■ **WORK REQUIRED**
Reproduce exactly the lines of this material that begin at the line with "Find the street" and end at the line with "Give bounding boxes", both included. Omit the pictures and everything else.

■ **AVAILABLE DATA**
^^^^
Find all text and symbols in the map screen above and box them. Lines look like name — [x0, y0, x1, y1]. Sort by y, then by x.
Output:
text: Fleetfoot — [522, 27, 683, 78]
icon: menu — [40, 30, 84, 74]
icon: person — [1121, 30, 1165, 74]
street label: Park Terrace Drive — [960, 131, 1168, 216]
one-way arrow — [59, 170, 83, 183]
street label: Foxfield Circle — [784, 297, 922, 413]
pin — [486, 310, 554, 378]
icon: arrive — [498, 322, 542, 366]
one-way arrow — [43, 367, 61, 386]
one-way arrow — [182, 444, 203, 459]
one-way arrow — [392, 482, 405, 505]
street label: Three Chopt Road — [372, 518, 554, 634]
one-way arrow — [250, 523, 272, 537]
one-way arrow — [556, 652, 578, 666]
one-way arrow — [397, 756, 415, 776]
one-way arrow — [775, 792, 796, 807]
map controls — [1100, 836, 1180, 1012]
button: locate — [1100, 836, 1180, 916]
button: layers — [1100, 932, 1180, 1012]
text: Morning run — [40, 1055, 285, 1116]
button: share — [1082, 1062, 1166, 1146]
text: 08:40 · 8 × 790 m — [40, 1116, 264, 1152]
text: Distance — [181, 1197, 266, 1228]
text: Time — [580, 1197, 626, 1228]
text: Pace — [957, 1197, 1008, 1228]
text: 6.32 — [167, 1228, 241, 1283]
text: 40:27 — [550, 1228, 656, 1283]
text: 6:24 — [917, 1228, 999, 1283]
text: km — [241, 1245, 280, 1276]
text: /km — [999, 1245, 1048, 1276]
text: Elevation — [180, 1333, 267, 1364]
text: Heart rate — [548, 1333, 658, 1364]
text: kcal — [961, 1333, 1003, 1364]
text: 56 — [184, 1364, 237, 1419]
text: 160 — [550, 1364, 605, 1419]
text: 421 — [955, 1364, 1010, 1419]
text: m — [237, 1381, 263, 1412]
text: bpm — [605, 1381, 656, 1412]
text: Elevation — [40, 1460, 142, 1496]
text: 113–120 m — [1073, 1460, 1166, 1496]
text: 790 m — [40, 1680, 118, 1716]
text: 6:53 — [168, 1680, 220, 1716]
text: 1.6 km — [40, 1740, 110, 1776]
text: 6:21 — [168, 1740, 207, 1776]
^^^^
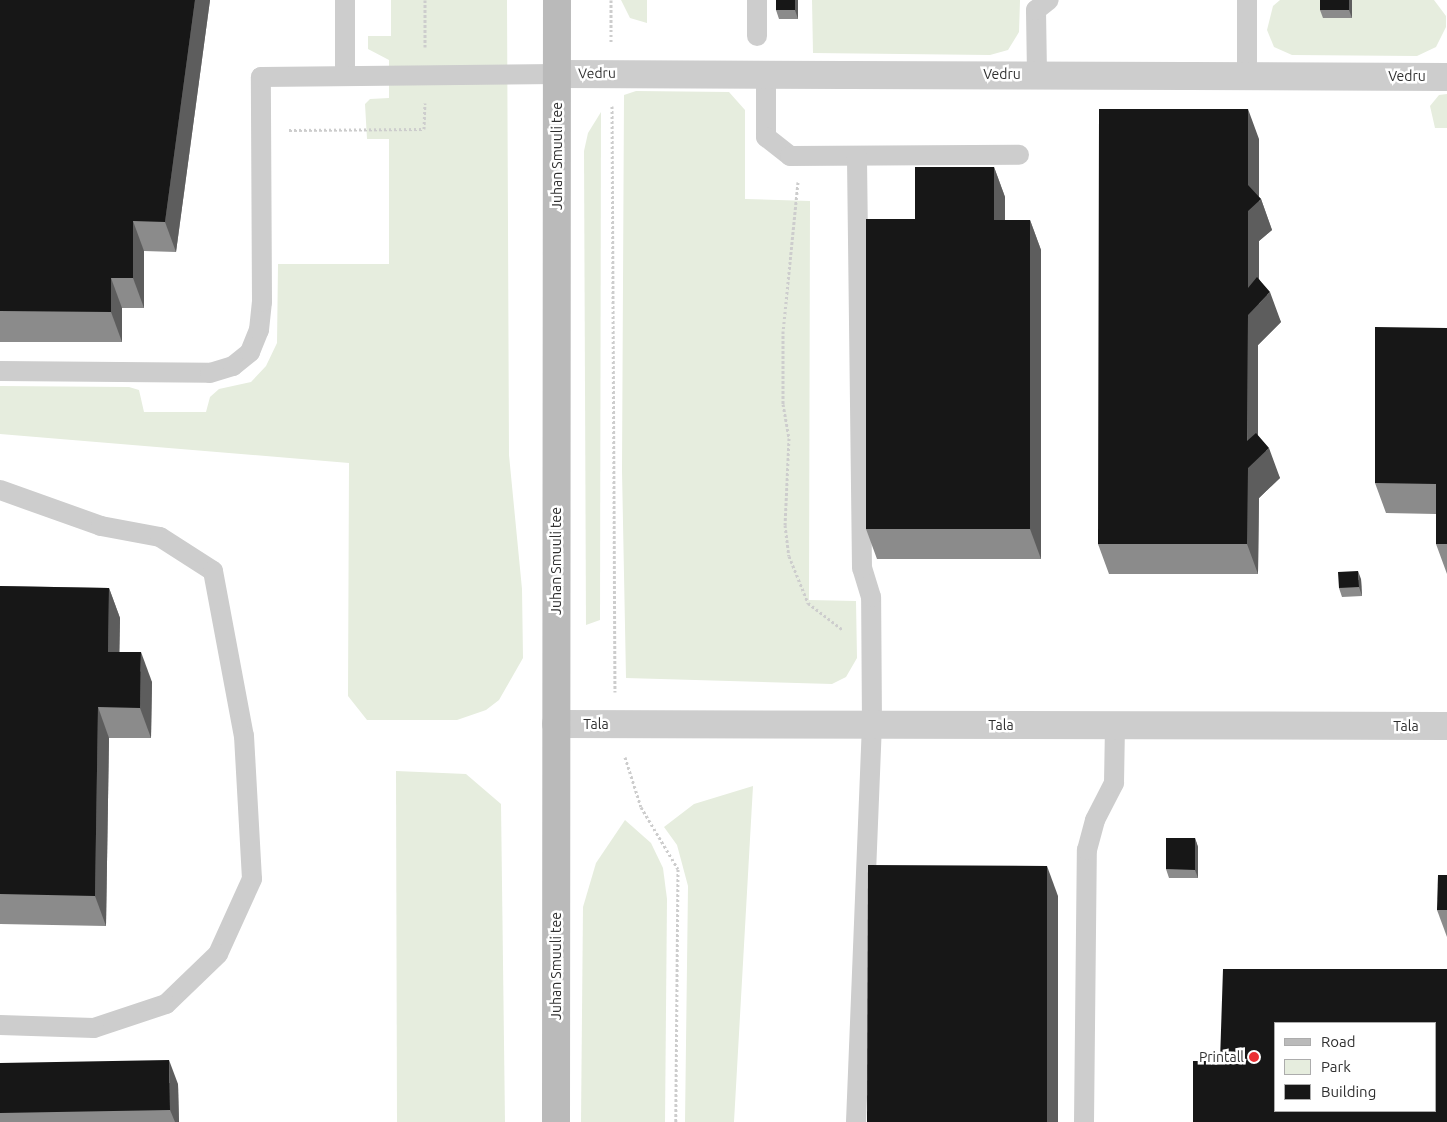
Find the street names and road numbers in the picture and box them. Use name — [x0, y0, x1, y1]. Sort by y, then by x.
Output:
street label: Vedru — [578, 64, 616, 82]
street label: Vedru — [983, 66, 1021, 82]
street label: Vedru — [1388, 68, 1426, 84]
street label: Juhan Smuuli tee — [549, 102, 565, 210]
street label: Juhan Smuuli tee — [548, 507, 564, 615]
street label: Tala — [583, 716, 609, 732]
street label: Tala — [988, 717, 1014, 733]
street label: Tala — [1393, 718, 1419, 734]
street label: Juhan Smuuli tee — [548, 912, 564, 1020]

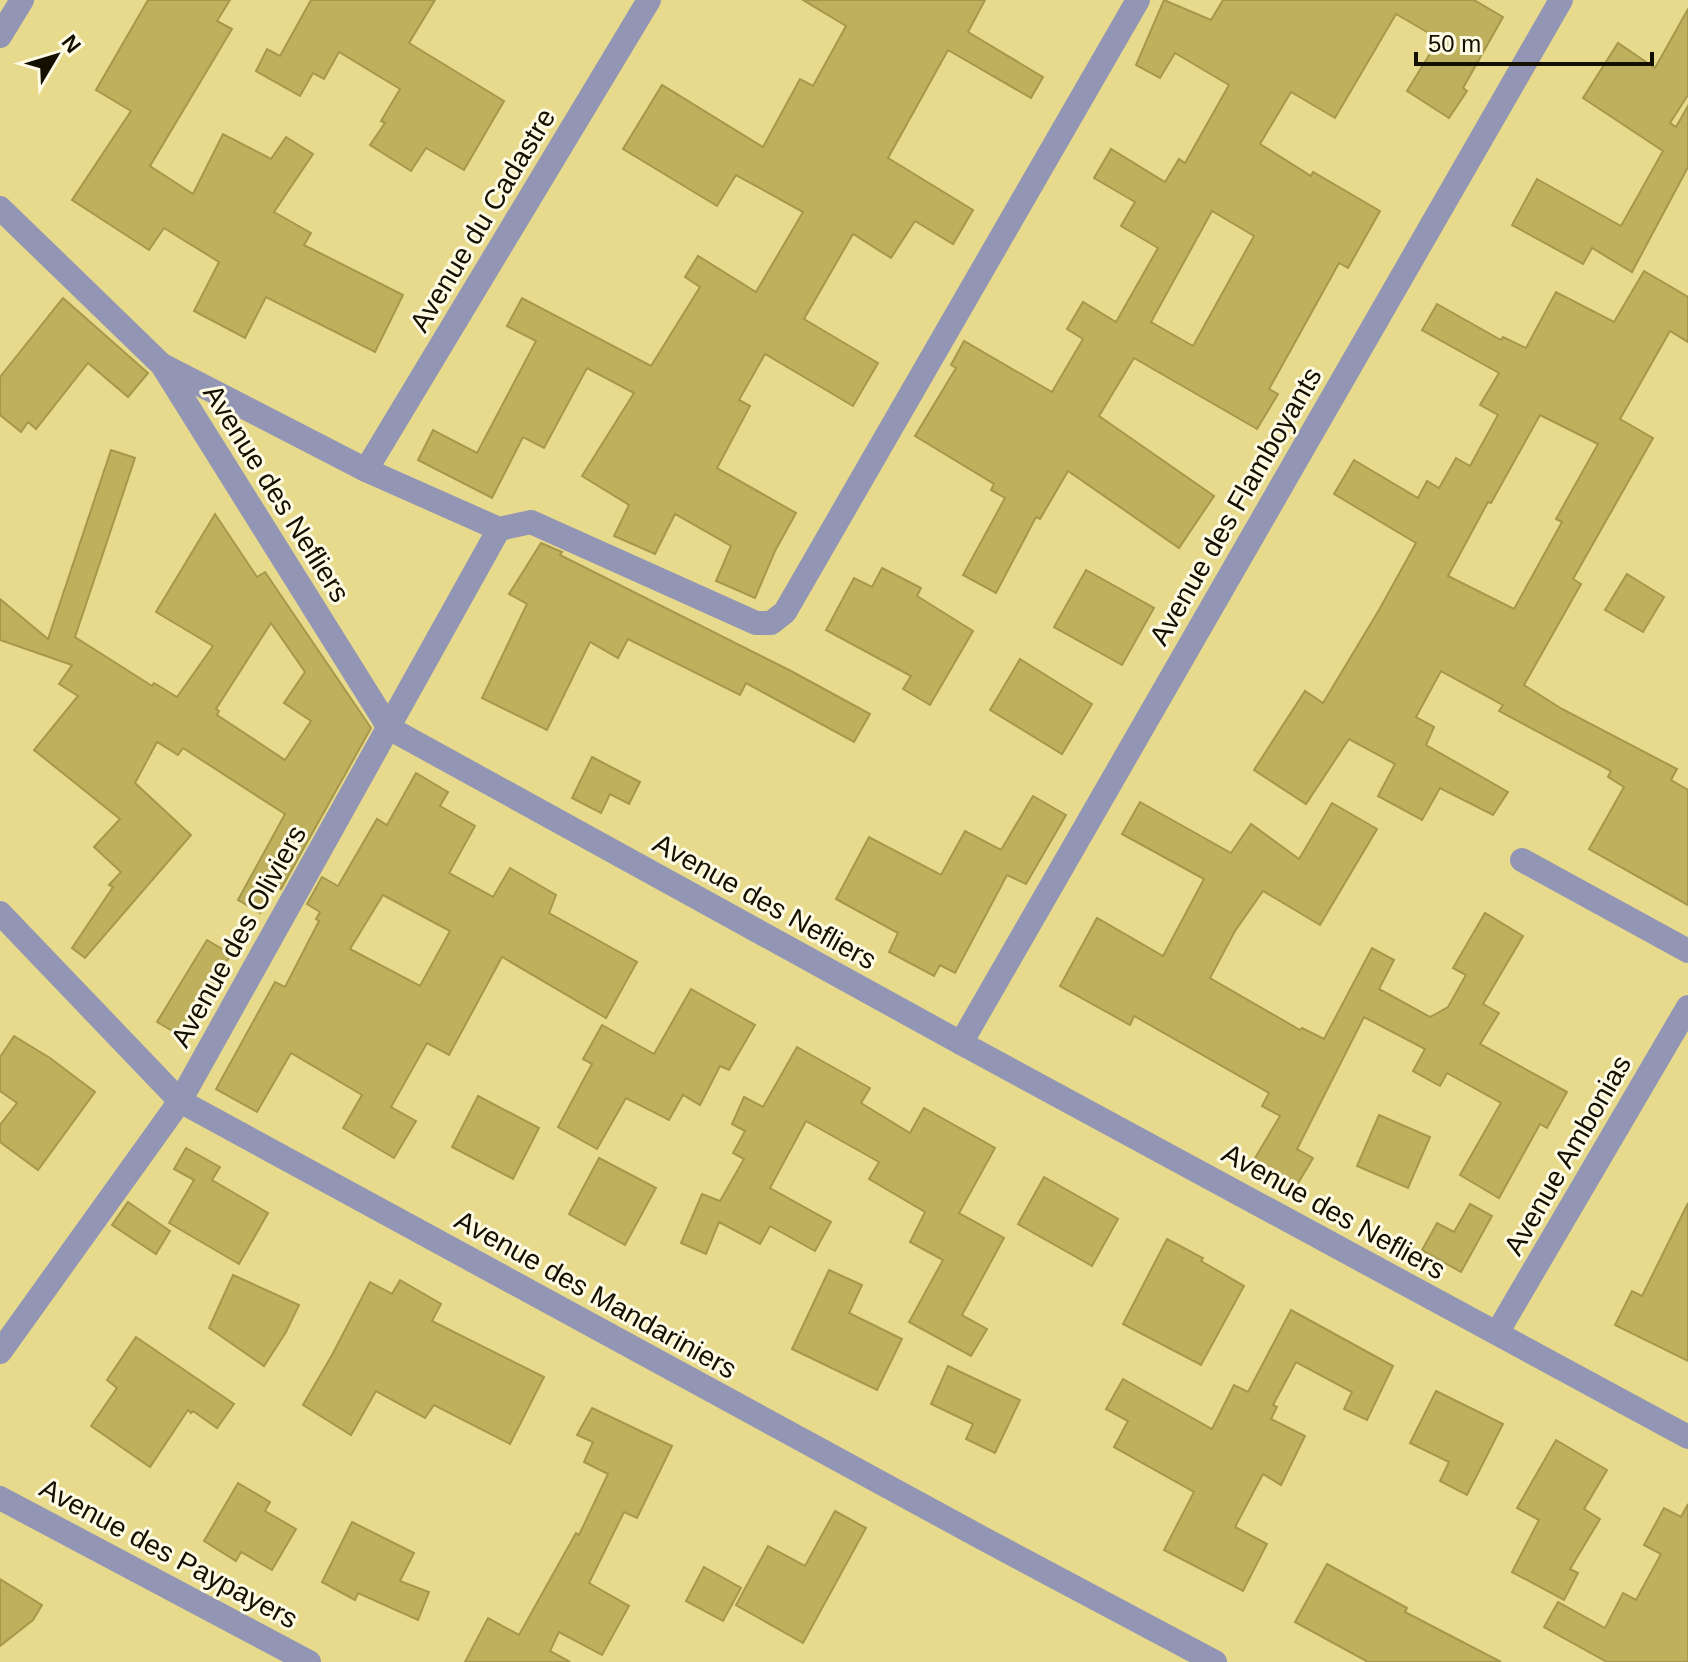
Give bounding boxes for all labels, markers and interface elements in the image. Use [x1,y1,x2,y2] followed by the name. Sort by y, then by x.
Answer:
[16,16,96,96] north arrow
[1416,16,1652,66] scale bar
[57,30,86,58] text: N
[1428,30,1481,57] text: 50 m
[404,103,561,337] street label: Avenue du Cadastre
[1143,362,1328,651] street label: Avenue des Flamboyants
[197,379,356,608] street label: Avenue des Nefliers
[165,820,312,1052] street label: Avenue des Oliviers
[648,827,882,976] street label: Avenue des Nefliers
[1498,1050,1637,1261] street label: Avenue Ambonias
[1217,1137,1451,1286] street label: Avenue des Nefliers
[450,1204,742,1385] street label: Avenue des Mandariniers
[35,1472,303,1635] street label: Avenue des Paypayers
^^^^
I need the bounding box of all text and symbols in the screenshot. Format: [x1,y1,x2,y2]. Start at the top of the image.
^^^^
■ **TASK SOLUTION**
Find the street names and road numbers in the picture and box them. Use name — [x0, y0, x1, y1]. Sort by y, then by x.
Output:
street label: Vedru — [578, 64, 616, 82]
street label: Vedru — [983, 66, 1021, 82]
street label: Vedru — [1388, 68, 1426, 84]
street label: Juhan Smuuli tee — [549, 102, 565, 210]
street label: Juhan Smuuli tee — [548, 507, 564, 615]
street label: Tala — [583, 716, 609, 732]
street label: Tala — [988, 717, 1014, 733]
street label: Tala — [1393, 718, 1419, 734]
street label: Juhan Smuuli tee — [548, 912, 564, 1020]

Give bounding boxes for all labels, markers and interface elements in the image. Use [x1,y1,x2,y2] followed by the name. Sort by y, then by x.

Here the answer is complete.